▸ What you need to do: Set down the lines of the records below without any change, from the line with "family: Hymenophyllaceae" to the line with "order: Rosales", both of those lines included. Leave the pictures out of your answer.

Items from a dataset

::::::

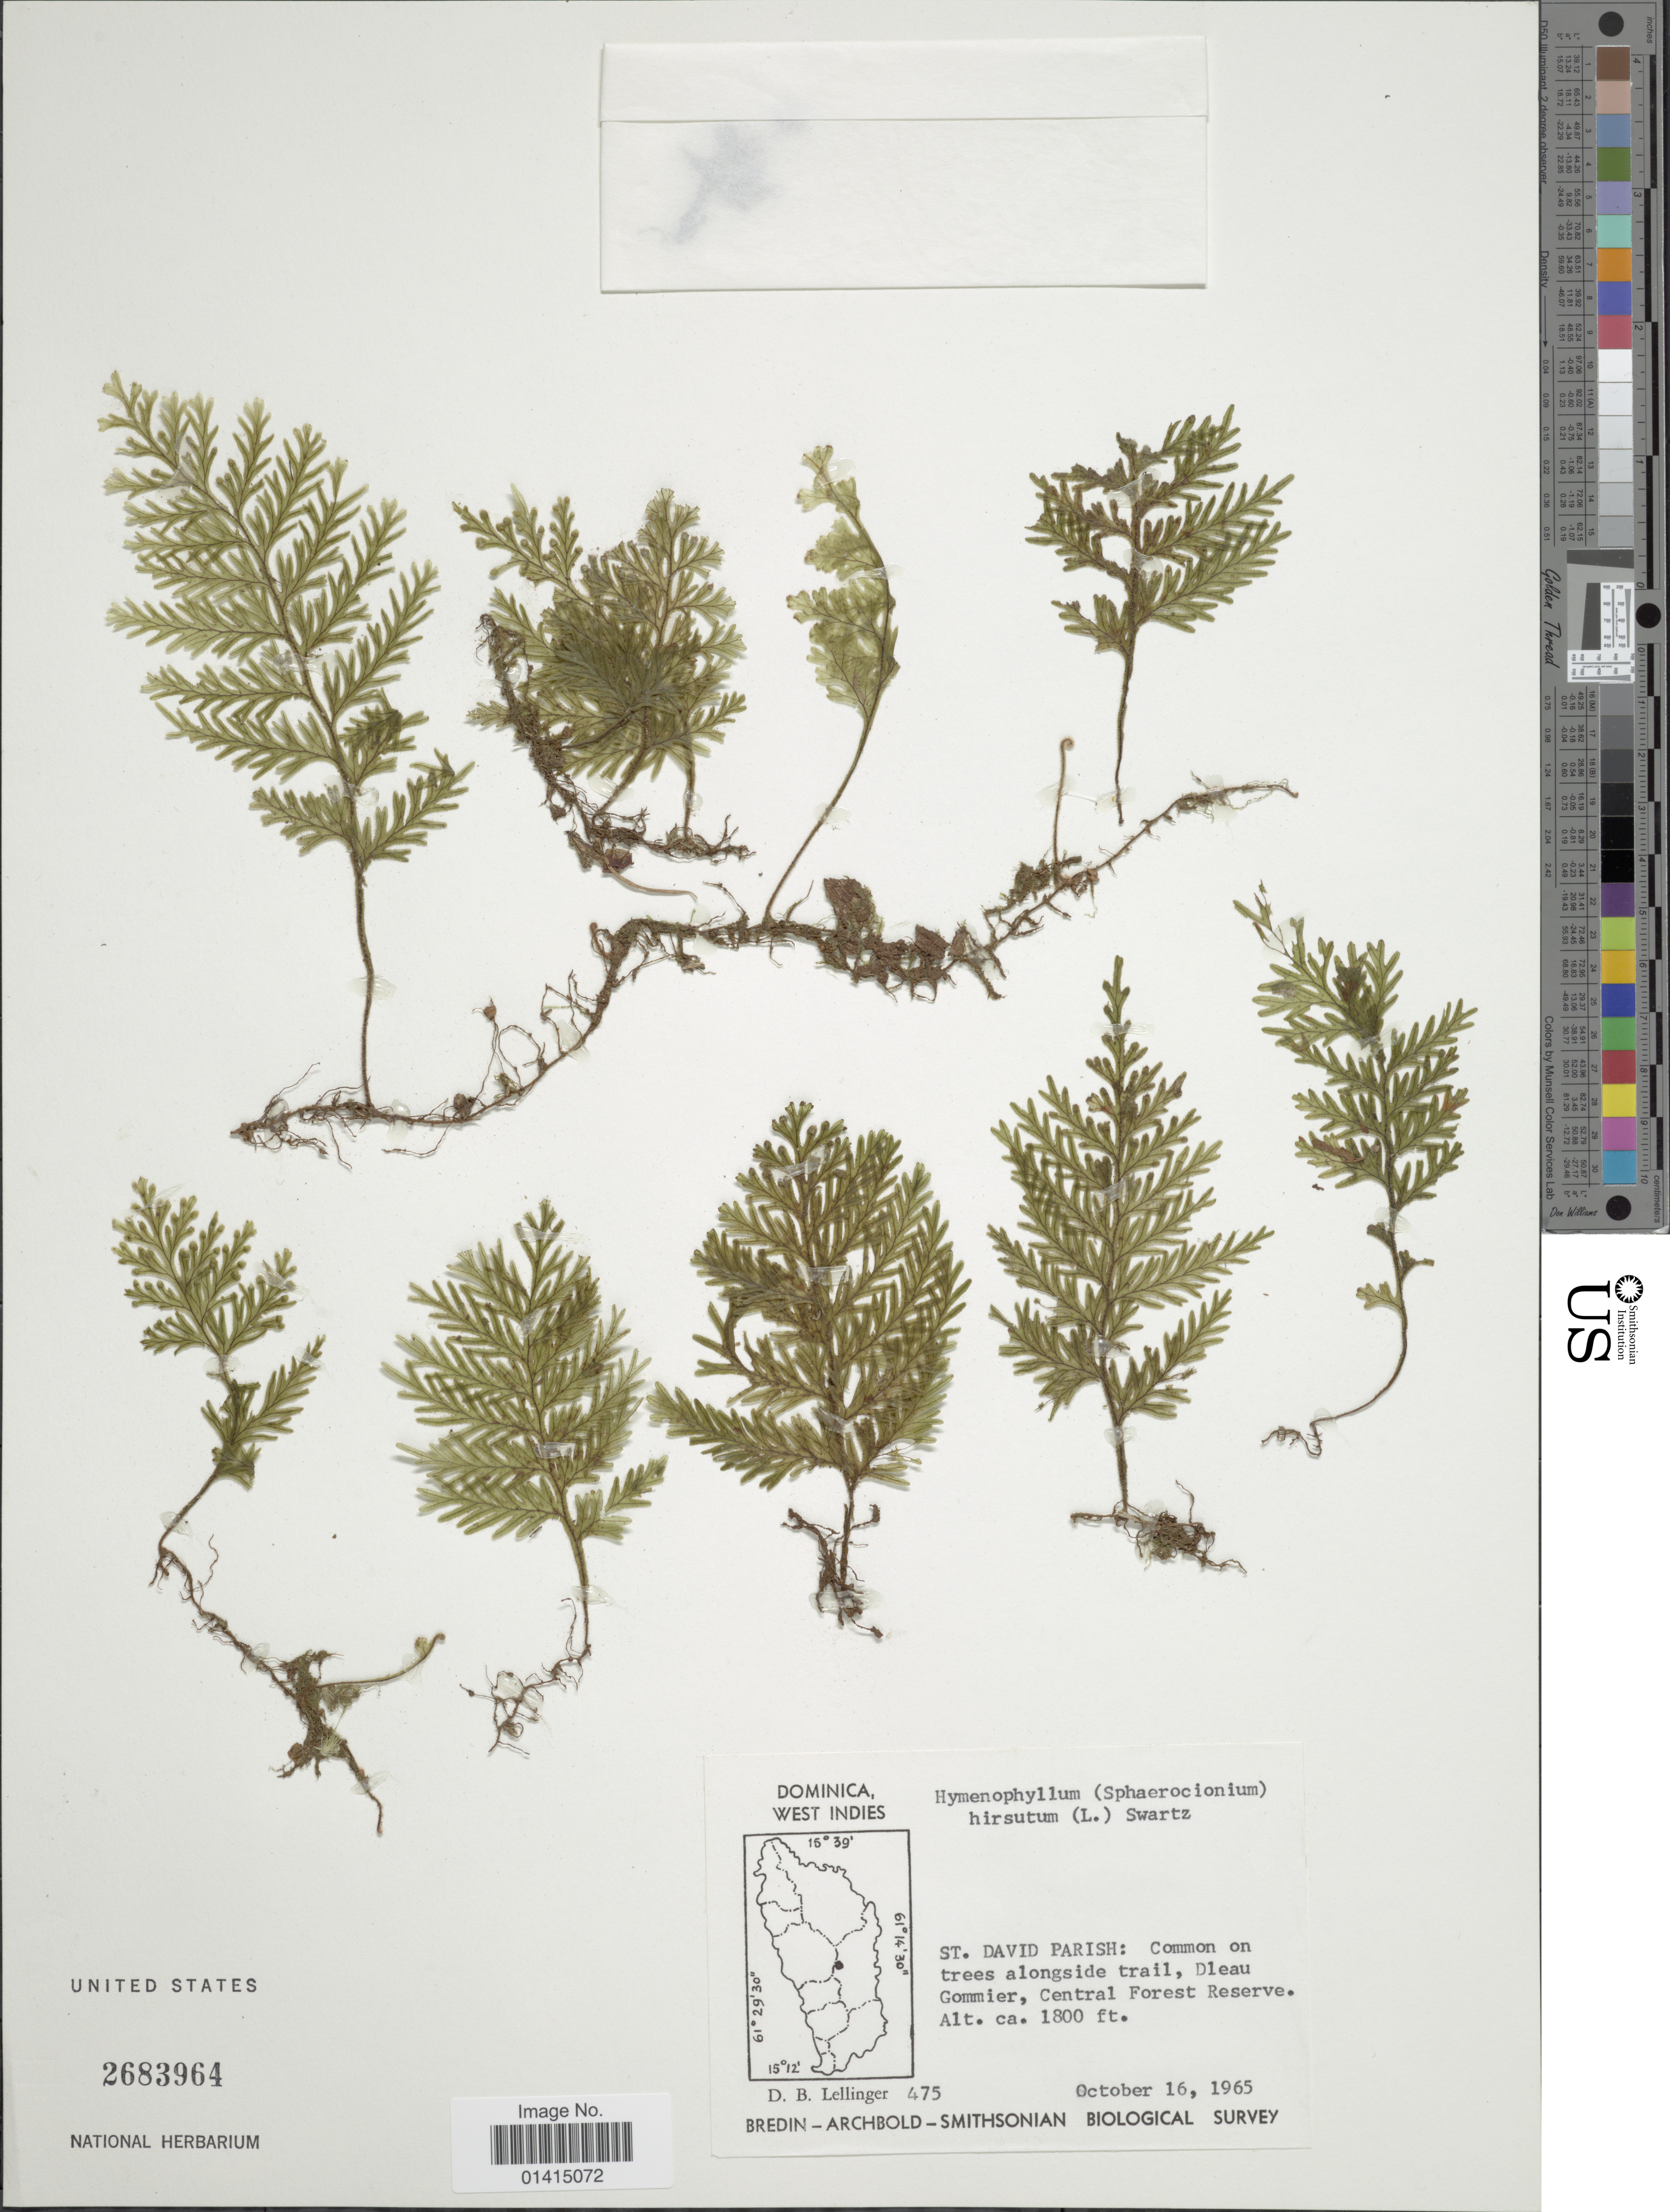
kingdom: Plantae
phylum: Tracheophyta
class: Polypodiopsida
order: Hymenophyllales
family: Hymenophyllaceae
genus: Hymenophyllum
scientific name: Hymenophyllum hirtellum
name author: Sw. in Schrad.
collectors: D. B. Lellinger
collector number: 475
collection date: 1965-10-16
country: Dominica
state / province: St. David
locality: Dominica, West Indies, St. David Parish: common on trees alongside trail, Dleau Gommier, Central Forest Reserve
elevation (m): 549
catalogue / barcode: US 2683964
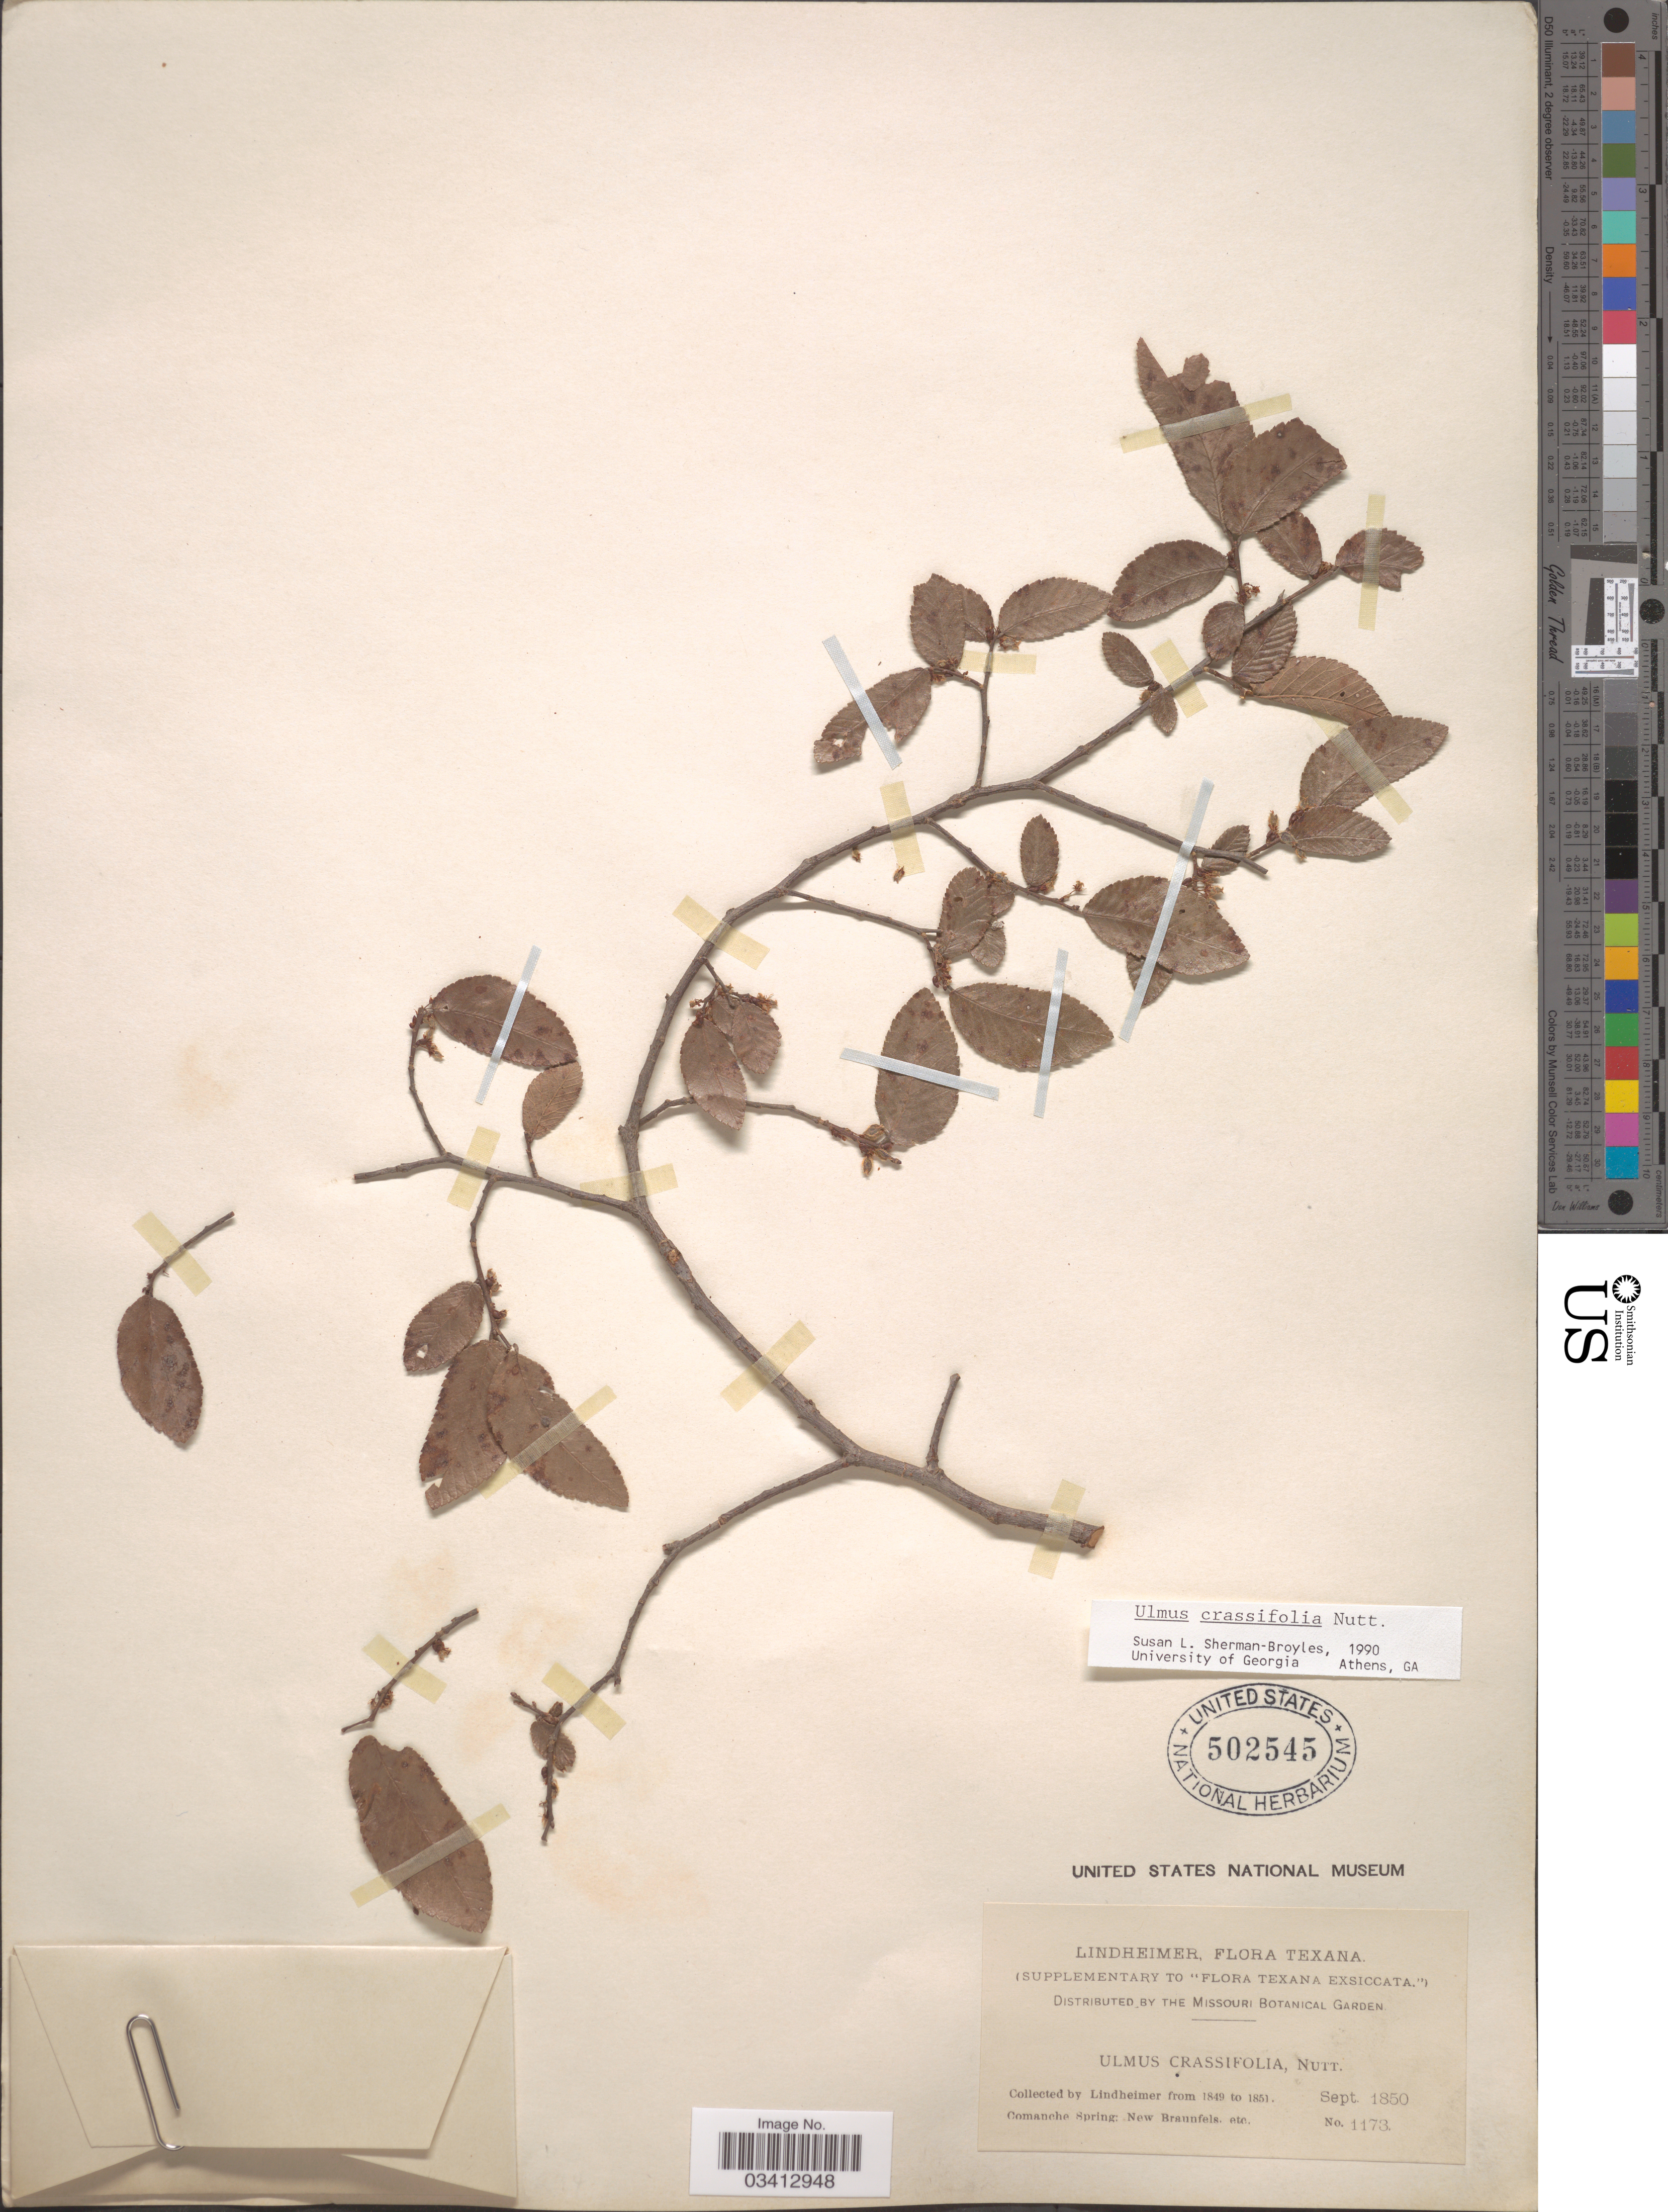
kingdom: Plantae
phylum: Tracheophyta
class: Magnoliopsida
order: Rosales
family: Ulmaceae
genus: Ulmus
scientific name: Ulmus crassifolia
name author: Nutt.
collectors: -. Lindheimer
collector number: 1173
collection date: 1850-09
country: United States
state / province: Texas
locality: Comanche Spring: New Braunfels.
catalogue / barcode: US 502545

::::::

▸ Solution to the problem:
family: Hymenophyllaceae
genus: Hymenophyllum
scientific name: Hymenophyllum hirtellum
name author: Sw. in Schrad.
collectors: D. B. Lellinger
collector number: 475
collection date: 1965-10-16
country: Dominica
state / province: St. David
locality: Dominica, West Indies, St. David Parish: common on trees alongside trail, Dleau Gommier, Central Forest Reserve
elevation (m): 549
catalogue / barcode: US 2683964
kingdom: Plantae
phylum: Tracheophyta
class: Magnoliopsida
order: Rosales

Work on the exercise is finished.